● **Problem to work on**
From the listing below, extract every line in which the word "Городе" appears.

▬▬▬

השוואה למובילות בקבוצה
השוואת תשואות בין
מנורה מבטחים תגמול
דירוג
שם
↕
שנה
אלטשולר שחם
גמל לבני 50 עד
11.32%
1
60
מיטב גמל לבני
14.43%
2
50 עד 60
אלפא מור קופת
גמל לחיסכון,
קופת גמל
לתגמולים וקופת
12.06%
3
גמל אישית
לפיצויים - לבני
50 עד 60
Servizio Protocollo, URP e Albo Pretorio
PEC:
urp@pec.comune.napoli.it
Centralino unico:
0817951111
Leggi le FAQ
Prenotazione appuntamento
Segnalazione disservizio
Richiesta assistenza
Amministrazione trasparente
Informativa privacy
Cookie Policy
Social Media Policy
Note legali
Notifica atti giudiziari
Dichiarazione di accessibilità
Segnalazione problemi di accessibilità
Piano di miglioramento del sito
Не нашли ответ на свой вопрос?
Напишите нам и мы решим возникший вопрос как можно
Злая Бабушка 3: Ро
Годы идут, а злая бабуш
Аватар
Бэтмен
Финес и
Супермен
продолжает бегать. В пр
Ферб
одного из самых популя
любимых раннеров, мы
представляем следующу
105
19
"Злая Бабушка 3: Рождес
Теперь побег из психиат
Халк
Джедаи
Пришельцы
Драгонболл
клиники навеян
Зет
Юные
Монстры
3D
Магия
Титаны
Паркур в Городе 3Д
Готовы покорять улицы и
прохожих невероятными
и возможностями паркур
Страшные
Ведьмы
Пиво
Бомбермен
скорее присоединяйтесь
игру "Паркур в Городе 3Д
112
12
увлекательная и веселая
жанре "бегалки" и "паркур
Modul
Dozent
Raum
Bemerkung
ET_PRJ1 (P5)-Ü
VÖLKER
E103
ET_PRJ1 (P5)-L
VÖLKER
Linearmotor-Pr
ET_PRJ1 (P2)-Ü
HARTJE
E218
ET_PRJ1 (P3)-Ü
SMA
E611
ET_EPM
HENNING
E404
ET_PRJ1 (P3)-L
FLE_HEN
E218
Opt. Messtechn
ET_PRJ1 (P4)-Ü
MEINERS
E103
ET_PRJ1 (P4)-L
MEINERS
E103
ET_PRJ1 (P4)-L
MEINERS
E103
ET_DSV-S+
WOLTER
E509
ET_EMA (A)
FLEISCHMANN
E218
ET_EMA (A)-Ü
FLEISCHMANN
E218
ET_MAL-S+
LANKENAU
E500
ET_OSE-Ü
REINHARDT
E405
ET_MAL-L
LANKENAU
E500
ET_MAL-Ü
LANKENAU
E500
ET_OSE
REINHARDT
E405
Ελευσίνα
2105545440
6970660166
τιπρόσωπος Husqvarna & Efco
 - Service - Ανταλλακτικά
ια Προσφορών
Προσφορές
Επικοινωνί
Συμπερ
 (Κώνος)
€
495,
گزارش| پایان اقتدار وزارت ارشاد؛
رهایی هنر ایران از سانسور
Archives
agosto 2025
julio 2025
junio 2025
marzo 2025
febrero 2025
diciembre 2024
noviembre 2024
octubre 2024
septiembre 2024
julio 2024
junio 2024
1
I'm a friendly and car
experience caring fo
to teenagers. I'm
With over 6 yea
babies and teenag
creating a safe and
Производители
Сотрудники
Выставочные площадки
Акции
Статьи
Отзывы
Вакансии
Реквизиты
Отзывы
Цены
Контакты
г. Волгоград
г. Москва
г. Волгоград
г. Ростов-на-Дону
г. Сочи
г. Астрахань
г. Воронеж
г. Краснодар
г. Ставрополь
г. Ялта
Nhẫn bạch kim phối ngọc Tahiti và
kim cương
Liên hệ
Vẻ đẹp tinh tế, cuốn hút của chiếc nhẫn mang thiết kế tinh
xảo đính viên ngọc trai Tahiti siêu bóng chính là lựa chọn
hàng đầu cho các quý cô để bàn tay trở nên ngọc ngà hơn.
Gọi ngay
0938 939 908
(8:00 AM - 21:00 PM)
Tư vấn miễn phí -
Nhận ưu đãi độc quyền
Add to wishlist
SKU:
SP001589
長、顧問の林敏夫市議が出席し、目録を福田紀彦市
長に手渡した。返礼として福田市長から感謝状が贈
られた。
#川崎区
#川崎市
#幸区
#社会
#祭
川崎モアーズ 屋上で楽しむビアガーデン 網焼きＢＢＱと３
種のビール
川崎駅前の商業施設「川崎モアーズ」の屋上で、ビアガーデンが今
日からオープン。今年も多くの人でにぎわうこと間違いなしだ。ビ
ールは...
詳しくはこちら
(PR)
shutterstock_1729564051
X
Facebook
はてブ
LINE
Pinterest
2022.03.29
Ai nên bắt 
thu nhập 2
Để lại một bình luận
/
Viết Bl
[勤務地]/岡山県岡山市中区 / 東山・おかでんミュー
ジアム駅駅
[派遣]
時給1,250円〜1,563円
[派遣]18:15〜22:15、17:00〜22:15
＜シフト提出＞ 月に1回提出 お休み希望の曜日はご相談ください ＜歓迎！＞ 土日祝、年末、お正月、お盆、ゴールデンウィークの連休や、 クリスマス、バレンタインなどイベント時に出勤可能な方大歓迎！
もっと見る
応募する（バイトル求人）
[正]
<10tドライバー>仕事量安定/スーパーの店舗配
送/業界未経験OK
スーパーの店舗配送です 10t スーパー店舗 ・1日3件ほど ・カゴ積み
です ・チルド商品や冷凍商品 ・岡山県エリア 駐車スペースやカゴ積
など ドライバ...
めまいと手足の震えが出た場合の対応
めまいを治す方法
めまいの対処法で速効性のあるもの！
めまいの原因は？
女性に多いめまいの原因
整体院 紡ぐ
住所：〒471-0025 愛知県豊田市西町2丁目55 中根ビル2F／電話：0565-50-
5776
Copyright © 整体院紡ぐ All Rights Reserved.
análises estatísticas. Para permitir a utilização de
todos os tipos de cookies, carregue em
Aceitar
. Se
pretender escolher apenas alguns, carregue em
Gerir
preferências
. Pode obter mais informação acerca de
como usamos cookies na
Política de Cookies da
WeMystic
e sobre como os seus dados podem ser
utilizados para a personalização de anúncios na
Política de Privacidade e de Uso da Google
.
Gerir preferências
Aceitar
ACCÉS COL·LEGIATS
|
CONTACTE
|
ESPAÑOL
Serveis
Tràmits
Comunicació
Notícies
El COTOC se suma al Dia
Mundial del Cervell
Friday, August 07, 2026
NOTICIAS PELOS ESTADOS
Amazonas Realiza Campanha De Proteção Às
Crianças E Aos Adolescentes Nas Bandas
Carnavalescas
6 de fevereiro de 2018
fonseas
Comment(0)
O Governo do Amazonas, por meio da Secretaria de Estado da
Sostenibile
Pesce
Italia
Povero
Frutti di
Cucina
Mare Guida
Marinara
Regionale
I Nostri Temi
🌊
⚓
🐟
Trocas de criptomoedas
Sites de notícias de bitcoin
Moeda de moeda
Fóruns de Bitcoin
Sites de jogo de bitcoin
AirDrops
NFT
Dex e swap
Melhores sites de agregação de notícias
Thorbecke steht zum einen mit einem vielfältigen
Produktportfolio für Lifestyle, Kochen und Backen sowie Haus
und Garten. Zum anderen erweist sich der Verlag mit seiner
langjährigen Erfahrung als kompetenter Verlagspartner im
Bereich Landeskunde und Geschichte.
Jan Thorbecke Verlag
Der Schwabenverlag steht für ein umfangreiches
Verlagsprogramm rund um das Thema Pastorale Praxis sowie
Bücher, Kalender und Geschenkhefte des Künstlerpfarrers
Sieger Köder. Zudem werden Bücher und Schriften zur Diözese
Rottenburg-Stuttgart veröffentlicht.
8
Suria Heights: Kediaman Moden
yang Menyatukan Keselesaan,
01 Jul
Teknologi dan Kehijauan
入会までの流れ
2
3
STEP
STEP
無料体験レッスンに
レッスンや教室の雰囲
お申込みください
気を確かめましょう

▬▬▬

● **Result below**
Паркур в Городе 3Д
игру "Паркур в Городе 3Д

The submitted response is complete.